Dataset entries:
*****

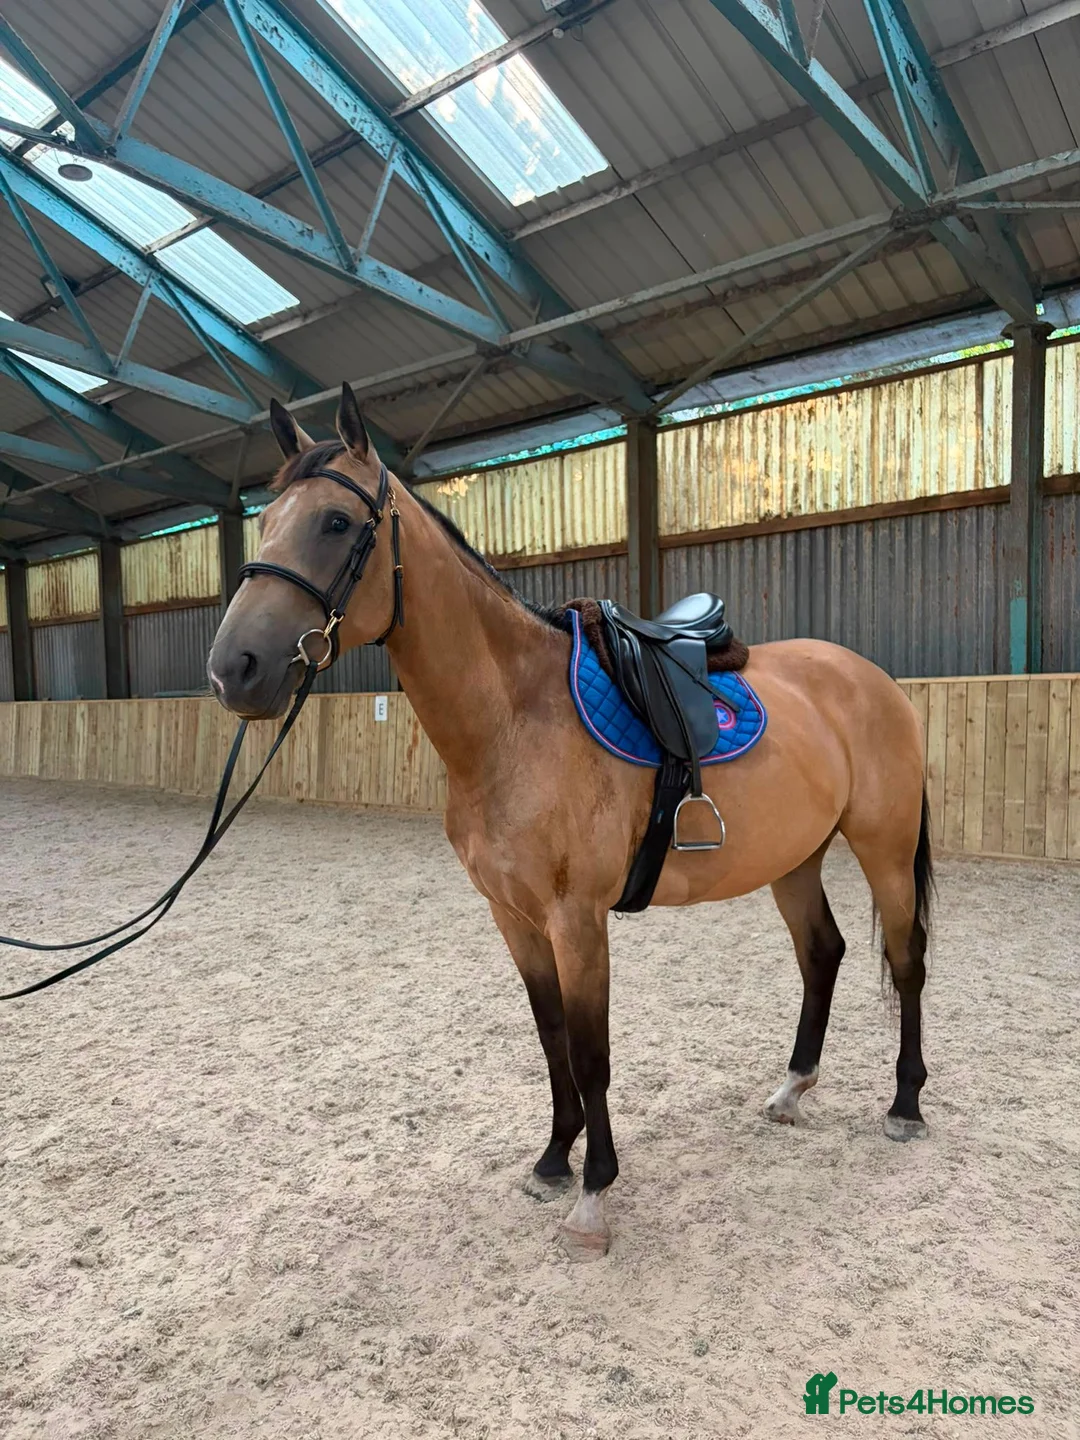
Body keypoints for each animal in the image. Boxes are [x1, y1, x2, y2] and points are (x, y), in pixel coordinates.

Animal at [207, 383, 933, 1261]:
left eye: (337, 522)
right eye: (266, 523)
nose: (233, 669)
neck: (515, 719)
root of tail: (872, 679)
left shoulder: (577, 919)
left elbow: (591, 1055)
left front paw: (594, 1195)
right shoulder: (514, 917)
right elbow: (551, 1037)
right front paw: (555, 1158)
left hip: (884, 848)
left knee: (906, 961)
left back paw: (905, 1106)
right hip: (794, 857)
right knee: (822, 954)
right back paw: (792, 1089)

*****

Task description:
Word for word, reproduce all of the data, but keep out the pictures.

Output for this exercise:
Body keypoints for each animal in the image. Boxes are [x1, y1, x2, y2] and points are (x, y), in pixel coordinates.

Animal at [207, 383, 933, 1261]:
left eye: (337, 522)
right eye: (266, 523)
nose: (233, 669)
neck: (515, 719)
root of tail: (872, 679)
left shoulder: (577, 919)
left elbow: (591, 1055)
left front paw: (594, 1195)
right shoulder: (514, 917)
right elbow: (551, 1037)
right front paw: (555, 1158)
left hip: (884, 848)
left knee: (906, 961)
left back paw: (905, 1106)
right hip: (794, 857)
right knee: (822, 954)
right back paw: (792, 1089)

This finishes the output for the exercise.